**Document passage**

Ettore Bugatti (Rembrandt's brother) and his son Jean were the Bugattis who took automotive design to previously unscaled heights during the 1920s and 1930s. At the art museum, we have a rare opportunity to view such classics as the Type 55 Roadster, the curving fenders of which are echoed by the wheels and capped off by the egg-shaped grillwork at front. The Type 41 Royale, which came out around 1930, is perhaps the most famous of all Bugattis. Mickey Mishne, the longtime Bugatti expert who contributed the well-written article about Ettore and Jean Bugatti for the copiously illustrated catalog published in conjunction with this exhibit, wrote an article in the mid-'60s in which he stated in no uncertain terms that, if he had his choice of all the cars in the world, it would be the Type 41 — all twenty feet of her, with an airplane engine adapted for use in an automobile and meticulous, custom-made parts. Thirty years later, Mishne says that he has not changed his mind. Viewers of the Type 41 (only six of which were ever built) will have a rare chance to see firsthand why this car (really a sculptural environment that does double duty as a car) has been the subject of such praise.

**Data shown**
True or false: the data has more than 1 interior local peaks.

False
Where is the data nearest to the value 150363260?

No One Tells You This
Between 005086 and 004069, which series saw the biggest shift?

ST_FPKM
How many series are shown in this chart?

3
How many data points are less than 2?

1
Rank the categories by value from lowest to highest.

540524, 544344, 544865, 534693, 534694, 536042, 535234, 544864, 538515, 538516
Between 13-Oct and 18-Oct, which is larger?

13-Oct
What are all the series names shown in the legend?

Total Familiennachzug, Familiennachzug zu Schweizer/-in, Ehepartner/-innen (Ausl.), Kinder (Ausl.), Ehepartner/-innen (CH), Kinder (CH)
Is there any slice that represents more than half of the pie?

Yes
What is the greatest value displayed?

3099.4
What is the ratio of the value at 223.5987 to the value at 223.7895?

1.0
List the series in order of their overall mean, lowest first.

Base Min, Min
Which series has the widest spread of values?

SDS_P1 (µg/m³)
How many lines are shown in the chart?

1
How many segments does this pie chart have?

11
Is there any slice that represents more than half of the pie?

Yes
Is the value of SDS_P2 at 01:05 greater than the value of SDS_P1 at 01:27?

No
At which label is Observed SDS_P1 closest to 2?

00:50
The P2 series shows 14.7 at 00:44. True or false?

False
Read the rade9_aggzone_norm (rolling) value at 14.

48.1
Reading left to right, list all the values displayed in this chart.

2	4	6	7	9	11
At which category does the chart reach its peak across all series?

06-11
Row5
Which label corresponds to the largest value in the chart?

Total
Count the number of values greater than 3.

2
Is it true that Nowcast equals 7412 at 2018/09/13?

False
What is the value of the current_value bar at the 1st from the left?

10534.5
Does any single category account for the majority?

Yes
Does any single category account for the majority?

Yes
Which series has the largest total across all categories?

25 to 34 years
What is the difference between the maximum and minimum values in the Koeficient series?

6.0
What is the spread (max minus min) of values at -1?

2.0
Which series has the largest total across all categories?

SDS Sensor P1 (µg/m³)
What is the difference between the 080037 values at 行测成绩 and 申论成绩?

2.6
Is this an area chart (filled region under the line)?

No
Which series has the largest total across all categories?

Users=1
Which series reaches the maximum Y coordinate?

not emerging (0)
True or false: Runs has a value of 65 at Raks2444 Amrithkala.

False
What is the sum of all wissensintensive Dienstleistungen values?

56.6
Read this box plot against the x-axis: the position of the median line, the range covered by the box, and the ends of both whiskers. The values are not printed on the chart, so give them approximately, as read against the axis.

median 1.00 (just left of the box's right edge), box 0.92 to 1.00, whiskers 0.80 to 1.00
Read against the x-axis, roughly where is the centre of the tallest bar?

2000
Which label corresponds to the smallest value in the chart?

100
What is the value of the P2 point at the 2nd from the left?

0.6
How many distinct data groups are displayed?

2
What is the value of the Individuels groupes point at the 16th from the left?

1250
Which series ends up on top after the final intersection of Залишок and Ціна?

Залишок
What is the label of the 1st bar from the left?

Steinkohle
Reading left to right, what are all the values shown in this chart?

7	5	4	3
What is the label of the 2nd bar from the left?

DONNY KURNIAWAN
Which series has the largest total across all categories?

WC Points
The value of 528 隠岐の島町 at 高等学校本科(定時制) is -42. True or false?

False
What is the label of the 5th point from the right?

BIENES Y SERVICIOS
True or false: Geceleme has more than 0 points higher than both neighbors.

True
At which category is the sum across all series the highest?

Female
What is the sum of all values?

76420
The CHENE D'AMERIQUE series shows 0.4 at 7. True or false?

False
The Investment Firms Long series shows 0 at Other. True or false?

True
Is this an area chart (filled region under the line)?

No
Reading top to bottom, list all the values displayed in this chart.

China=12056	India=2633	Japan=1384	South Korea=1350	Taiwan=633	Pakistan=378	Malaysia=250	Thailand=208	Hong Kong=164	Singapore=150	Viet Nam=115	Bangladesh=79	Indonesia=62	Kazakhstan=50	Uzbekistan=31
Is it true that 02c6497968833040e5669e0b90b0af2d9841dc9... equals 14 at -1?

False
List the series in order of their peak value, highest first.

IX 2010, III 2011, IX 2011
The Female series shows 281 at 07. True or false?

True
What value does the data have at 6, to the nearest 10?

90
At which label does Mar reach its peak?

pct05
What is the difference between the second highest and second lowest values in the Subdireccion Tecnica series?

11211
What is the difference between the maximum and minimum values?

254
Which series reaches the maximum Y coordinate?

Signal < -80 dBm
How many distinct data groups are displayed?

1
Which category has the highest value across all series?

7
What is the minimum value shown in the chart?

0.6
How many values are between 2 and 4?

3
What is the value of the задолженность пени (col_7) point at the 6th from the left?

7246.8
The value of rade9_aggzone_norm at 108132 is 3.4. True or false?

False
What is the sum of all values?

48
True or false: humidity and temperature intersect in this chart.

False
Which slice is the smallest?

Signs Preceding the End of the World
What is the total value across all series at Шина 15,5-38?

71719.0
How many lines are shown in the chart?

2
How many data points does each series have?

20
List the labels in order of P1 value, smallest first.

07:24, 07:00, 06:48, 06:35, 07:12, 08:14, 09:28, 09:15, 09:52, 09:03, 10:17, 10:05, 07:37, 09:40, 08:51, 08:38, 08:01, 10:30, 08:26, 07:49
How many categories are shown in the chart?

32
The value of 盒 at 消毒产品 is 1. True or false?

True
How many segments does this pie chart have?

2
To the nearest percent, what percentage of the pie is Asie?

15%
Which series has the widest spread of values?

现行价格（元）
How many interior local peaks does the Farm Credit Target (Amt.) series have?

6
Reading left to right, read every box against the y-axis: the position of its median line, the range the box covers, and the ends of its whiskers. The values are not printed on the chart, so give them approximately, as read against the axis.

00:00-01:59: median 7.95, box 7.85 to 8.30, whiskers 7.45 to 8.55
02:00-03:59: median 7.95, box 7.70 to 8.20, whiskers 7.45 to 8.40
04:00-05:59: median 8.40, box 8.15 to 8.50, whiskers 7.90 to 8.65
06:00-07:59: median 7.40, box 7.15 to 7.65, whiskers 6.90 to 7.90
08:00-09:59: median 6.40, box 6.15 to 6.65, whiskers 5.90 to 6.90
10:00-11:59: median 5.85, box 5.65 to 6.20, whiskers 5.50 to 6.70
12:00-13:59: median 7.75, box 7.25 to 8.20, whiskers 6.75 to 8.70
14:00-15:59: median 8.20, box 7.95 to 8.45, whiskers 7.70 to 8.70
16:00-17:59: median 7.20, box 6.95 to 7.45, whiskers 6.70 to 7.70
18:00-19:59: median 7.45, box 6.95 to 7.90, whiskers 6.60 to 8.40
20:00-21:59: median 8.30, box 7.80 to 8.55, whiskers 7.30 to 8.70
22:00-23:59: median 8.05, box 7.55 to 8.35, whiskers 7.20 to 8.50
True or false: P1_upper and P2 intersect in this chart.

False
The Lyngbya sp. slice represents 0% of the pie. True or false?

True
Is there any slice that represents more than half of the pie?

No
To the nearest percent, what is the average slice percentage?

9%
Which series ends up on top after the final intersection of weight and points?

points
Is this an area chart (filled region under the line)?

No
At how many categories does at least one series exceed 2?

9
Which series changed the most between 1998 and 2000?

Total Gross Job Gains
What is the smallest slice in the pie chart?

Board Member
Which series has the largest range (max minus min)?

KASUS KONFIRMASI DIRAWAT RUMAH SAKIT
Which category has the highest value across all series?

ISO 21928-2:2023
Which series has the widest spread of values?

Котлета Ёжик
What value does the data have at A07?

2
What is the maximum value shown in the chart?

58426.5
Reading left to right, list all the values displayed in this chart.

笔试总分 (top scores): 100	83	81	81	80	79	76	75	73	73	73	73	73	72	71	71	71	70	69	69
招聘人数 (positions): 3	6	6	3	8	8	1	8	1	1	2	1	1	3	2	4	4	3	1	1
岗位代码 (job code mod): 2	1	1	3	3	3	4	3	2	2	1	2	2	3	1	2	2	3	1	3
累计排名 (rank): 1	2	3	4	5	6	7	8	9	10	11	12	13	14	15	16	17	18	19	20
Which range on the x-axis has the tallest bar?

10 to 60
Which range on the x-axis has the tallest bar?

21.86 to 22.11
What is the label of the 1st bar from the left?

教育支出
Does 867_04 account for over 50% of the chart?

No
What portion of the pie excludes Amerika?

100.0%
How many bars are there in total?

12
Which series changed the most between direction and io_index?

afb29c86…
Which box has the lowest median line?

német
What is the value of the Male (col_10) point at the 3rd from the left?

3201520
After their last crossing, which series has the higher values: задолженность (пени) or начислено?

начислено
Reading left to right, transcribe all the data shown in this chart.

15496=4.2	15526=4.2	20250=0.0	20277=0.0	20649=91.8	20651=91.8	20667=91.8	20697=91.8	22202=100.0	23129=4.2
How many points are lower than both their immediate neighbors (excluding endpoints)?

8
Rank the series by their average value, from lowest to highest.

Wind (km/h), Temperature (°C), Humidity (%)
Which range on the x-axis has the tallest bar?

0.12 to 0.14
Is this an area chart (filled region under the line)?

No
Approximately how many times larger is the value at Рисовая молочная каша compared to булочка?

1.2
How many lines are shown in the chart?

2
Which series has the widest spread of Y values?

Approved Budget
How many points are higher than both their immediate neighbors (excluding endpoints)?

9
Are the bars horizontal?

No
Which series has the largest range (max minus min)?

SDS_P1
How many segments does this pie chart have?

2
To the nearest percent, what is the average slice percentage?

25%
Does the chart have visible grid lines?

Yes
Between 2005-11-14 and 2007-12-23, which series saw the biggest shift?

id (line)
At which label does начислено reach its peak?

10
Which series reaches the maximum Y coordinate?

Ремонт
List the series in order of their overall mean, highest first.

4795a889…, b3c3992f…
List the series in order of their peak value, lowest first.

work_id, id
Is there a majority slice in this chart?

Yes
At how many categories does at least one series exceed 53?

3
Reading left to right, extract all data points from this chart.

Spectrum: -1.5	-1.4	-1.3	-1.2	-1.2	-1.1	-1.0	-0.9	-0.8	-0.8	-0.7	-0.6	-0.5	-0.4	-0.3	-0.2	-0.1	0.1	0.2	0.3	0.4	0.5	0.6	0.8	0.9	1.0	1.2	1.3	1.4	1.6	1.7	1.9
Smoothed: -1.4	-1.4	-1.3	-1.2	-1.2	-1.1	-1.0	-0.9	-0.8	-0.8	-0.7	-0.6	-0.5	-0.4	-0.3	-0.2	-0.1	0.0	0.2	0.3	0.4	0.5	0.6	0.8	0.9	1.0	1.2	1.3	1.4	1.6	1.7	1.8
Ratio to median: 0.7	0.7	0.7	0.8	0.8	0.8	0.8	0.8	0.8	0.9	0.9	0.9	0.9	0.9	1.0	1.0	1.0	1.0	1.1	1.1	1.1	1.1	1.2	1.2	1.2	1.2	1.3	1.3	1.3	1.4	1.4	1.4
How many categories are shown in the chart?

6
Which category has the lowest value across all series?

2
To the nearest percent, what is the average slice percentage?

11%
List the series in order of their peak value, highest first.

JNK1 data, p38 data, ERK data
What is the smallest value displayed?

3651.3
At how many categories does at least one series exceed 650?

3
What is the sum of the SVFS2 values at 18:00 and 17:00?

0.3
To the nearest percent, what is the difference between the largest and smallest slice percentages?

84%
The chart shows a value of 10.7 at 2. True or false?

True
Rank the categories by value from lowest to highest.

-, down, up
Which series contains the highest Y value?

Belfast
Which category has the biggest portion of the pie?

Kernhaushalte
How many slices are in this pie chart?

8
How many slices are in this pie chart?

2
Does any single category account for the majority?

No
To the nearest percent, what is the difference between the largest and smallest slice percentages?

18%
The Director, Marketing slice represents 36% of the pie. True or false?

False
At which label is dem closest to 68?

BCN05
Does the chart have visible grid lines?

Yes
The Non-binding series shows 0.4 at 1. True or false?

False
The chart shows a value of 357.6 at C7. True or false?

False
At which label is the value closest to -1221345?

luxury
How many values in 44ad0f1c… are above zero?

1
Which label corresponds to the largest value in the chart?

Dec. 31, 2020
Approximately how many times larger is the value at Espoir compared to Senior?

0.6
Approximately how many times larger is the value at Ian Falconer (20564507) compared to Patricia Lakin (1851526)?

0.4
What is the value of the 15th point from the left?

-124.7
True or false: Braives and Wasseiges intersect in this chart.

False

**Request 1**
State whether each of the following statements agrees with the Bugatti passage, answering yes or no and quoting the words of the passage that decide it. (a) The Type 41 Royale came out around 1930. (b) Ten examples of the Type 41 were built. (c) In the thirty years since his article, Mishne has changed his opinion of the Type 41.
**Request 2**
Extend the Bugatti passage with the paragraph that would come next after its final sentence.

**Written answer 1**
(a) Yes: "The Type 41 Royale, which came out around 1930"
(b) No: "only six of which were ever built"
(c) No: "Thirty years later, Mishne says that he has not changed his mind."

**Written answer 2**
In 1913 Henry Ford's automobile company produced 1,000 Model T's per day. In comparison, Bugatti made only 7,950 cars during the entire 42 years, from 1909 to 1951, that the factory in Molsheim, France, was in operation. The slim output was, and is, understandable. Ettore Bugatti's cars not only were designed to cruise the roads of Europe, they were designed to chew up the competition at races like the Monaco Grand Prix. Not only were they meant to serve as social signals for their owners' wealth, they were meant to reflect the aesthetic sensitivities of people who could see beauty in the clutch of a car. In fact, whether it's Carlo's furniture or Rembrandt's animal sculptures or Ettore's cars, the Bugatti story is about the marvelous things that can happen when people discover the thing that they are, by talent and by disposition, best suited for, and who then pursue that thing with everything they've got.